Reproduce every line of text in the data below verbatim, leaving out the pictures.

* begin STORED DATA *

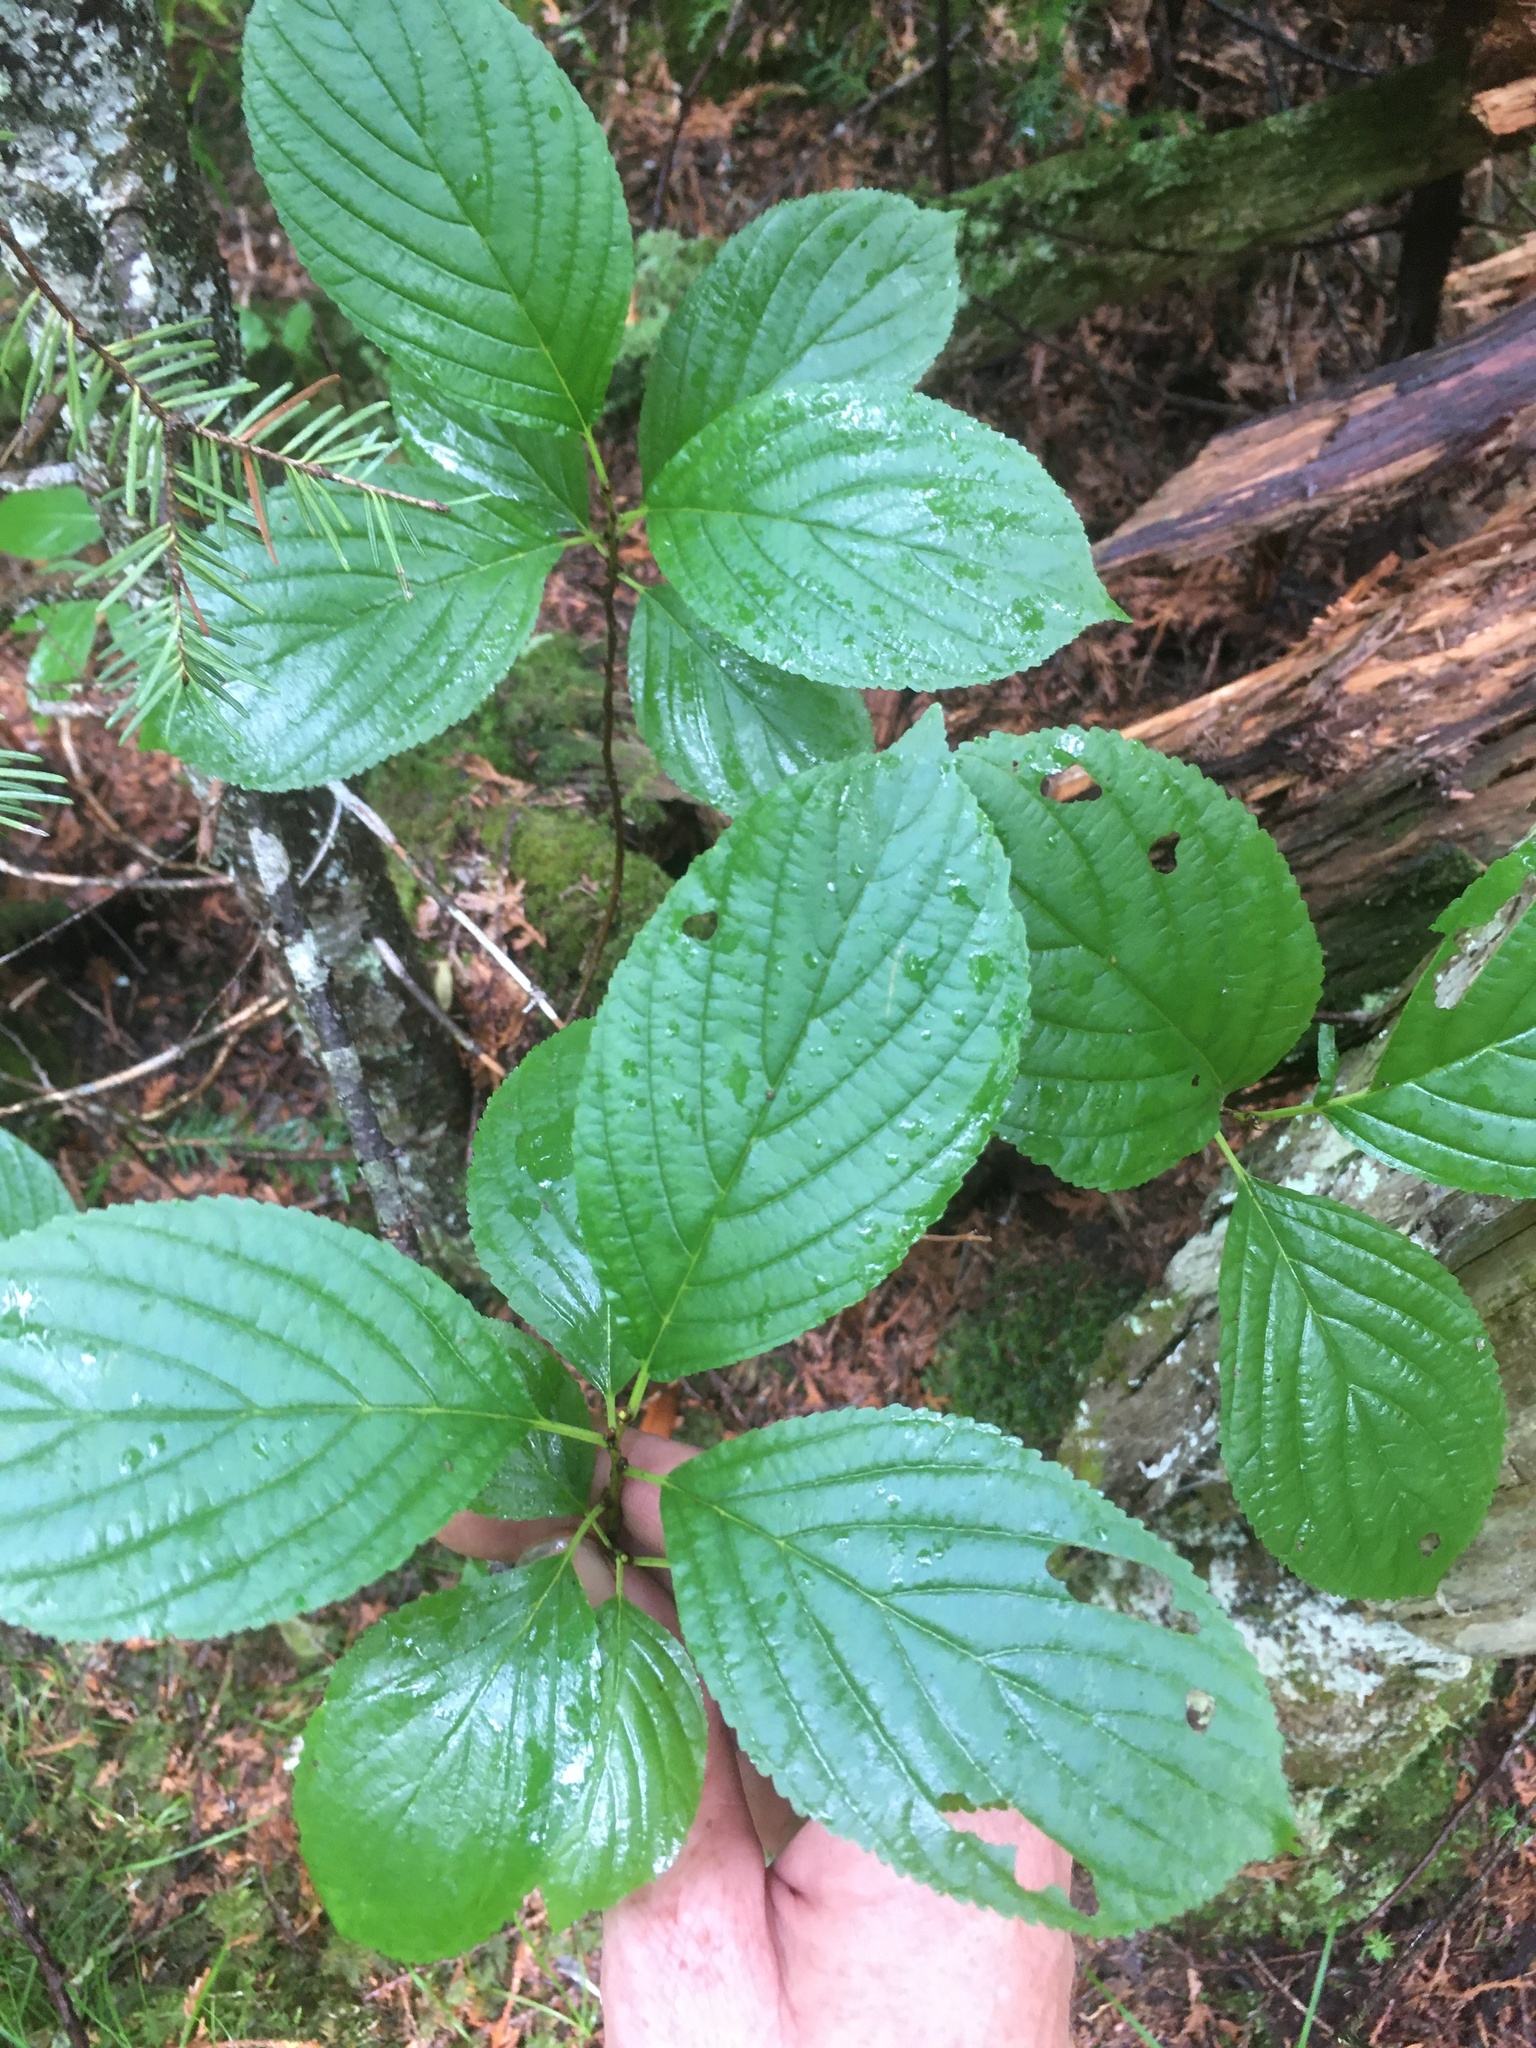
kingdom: Plantae
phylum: Tracheophyta
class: Magnoliopsida
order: Rosales
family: Rhamnaceae
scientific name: Rhamnaceae
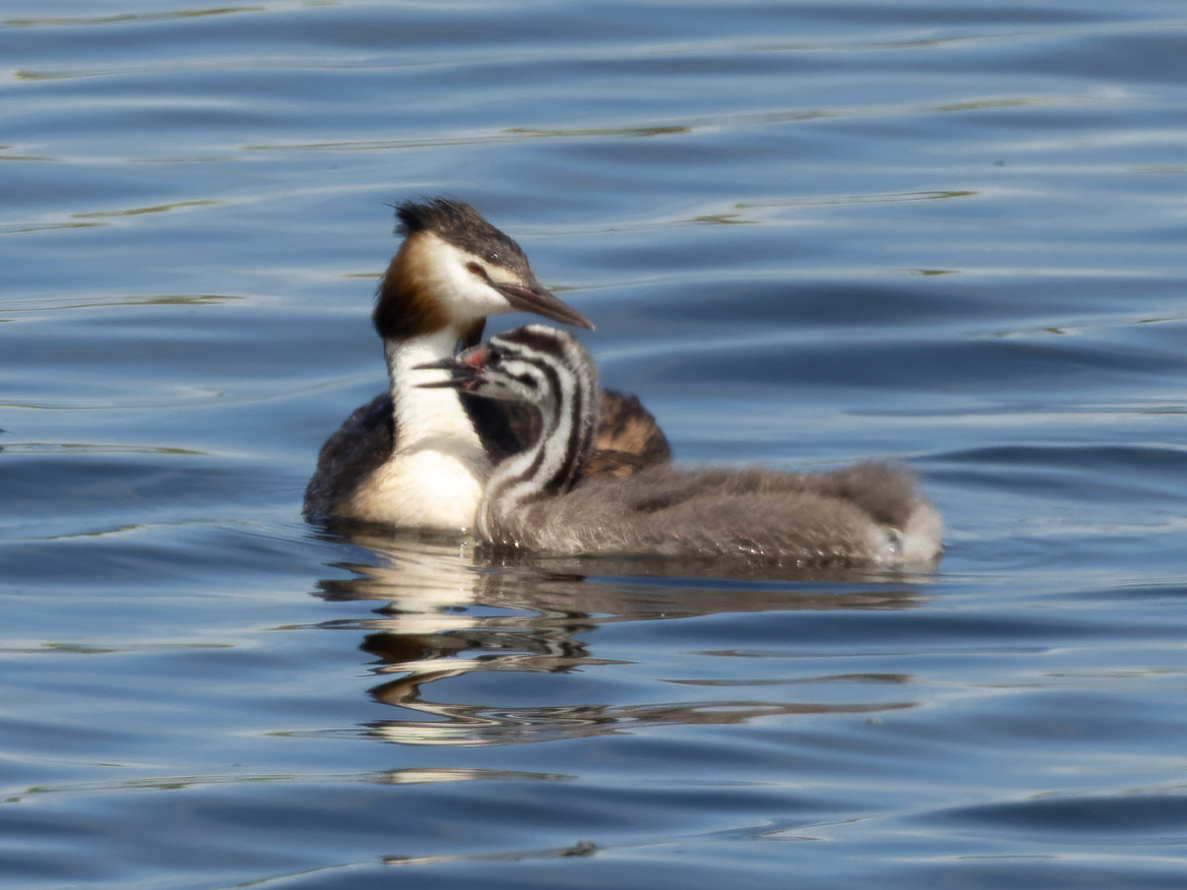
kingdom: Animalia
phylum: Chordata
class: Aves
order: Podicipediformes
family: Podicipedidae
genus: Podiceps
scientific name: Podiceps cristatus
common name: Great crested grebe
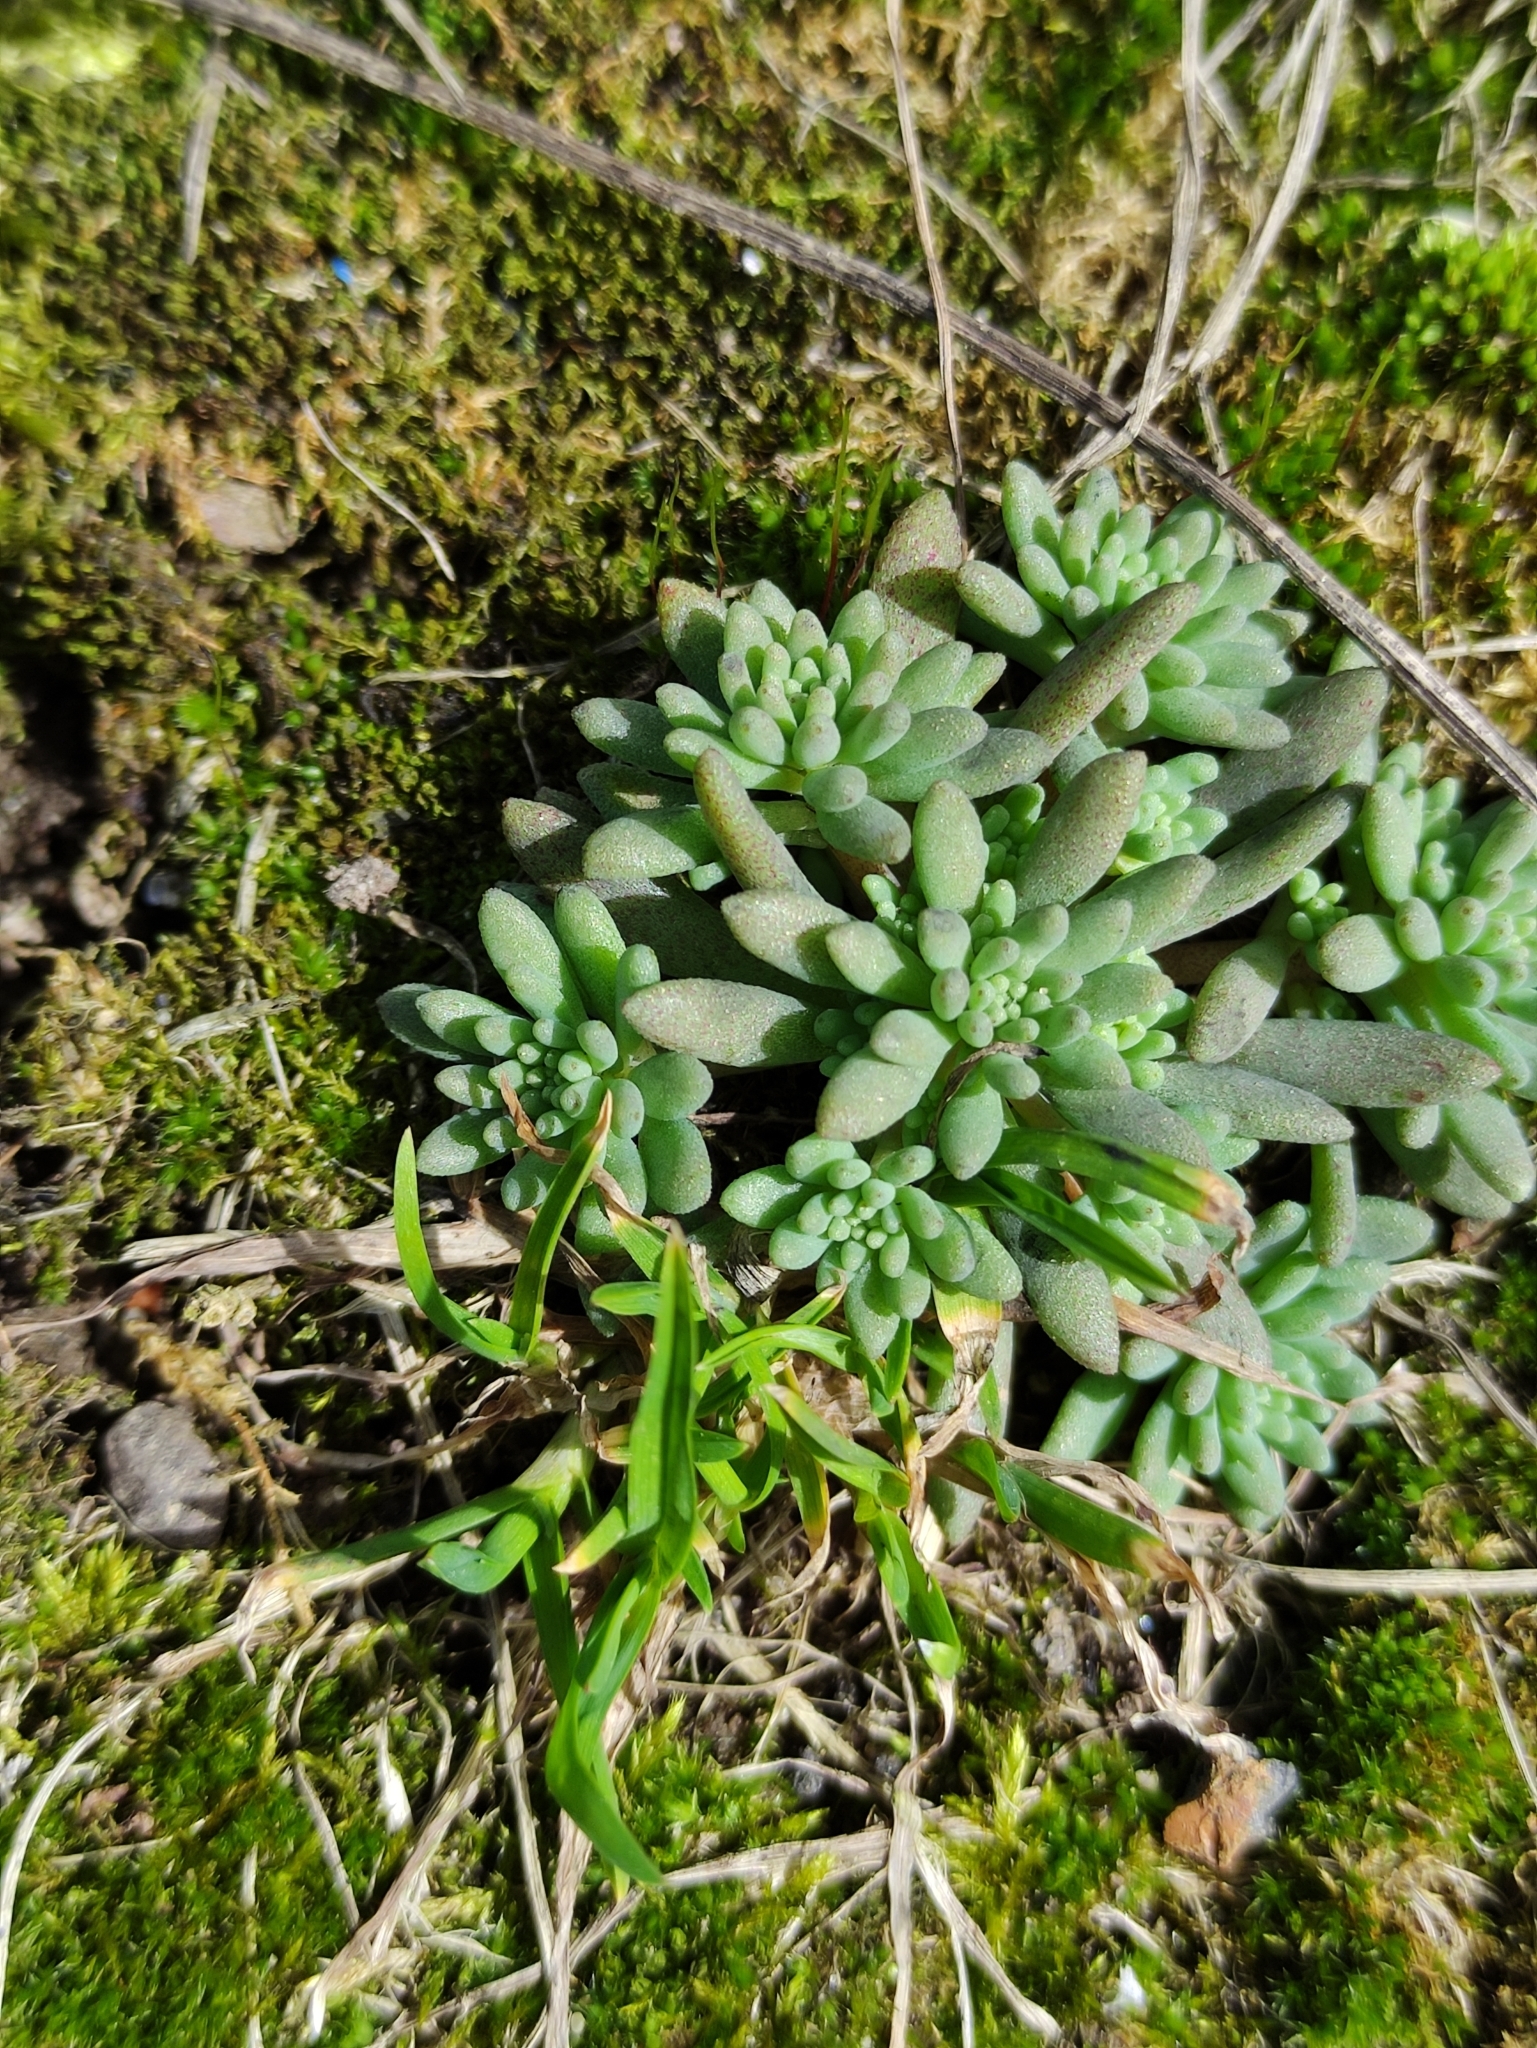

* end STORED DATA *

CORRECT RESPONSE.
kingdom: Plantae
phylum: Tracheophyta
class: Magnoliopsida
order: Rosales
family: Rhamnaceae
scientific name: Rhamnaceae
kingdom: Animalia
phylum: Chordata
class: Aves
order: Podicipediformes
family: Podicipedidae
genus: Podiceps
scientific name: Podiceps cristatus
common name: Great crested grebe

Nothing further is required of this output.